Marcus Gibson of BubbleBlabber gave Mickey and Minnie Wish Upon a Christmas a grade of 7.5/10, saying it is a cute and engaging holiday special that satisfies Mickey Mouse fans of all ages. He found its straightforward storytelling and return of beloved characters, like Cuckoo Loca, charming and accessible for newcomers. Gibson praised the lighthearted adventures and heartwarming message about celebrating the holidays with loved ones. Stephanie Snyde of Common Sense Media rated it three out of five stars, noting its positive messages and role models, emphasizing the importance of friends and family as demonstrated by the characters, and complimented the songs and humor throughout the special.

=== Ratings ===
On its premiere airing on Disney Junior at 7:00 p.m. on December 2, 2021, Mickey and Minnie Wish Upon a Christmaswas watched by 0.38 million viewers. The special was rebroadcast the following day on Disney Channel at 9:30 a.m., attracting 0.26 million viewers. On December 22, 2022, the program was viewed by 143,000 total viewers (P2+) with a 0.05% rating, including 52,200 viewers aged 18–49 (0.04% rating).
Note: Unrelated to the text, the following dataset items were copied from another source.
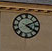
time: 4:10
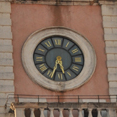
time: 5:33
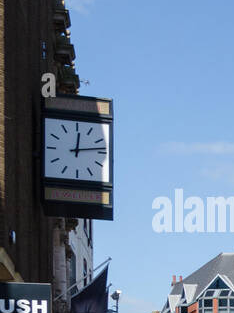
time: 12:13
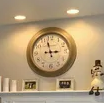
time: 2:57
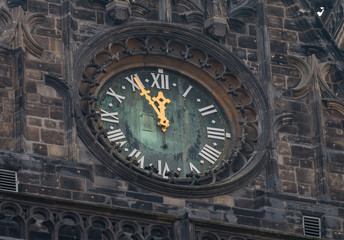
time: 11:55
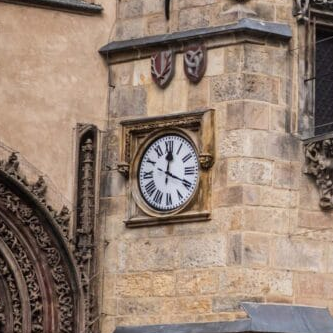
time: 12:19
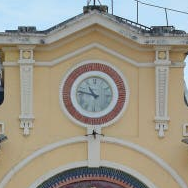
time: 10:47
Other broadcasts on Disney Channel included 134,000 viewers on December 16, 2022, and 105,000 viewers on December 23, 2022. On December 25, 2022, the program drew 74,000 viewers (0.02% rating). On November 25, 2023, Mickey Saves Christmas was viewed by 126,000 total viewers (P2+) with a 0.04% rating, including 39,600 viewers aged 18–49 (0.03% rating), representing a 70% increase in total viewership compared to the December 25, 2022 broadcast.

===Accolades===

List of awards and nominations for Mickey and Minnie Wish Upon a Christmas
| Year | Award | Category | Recipient(s) | Result | Ref. |
|---|---|---|---|---|---|
| 2022 | Children's and Family Emmy Awards | Outstanding Voice Performance in a Preschool Animated Program | Daniel Ross | Won |  |
| 2023 | Kidscreen Awards | Best One-Off, Special or TV Movie: Preschool | Bradley Bowlen, Mark Seidenberg, Rob LaDuca, Disney Television Animation | Won |  |

== In other media ==

=== Books ===
In September 2023, Disney Publishing Worldwide released a book inspired by the television special titled Mickey and Minnie Wish Upon a Christmas.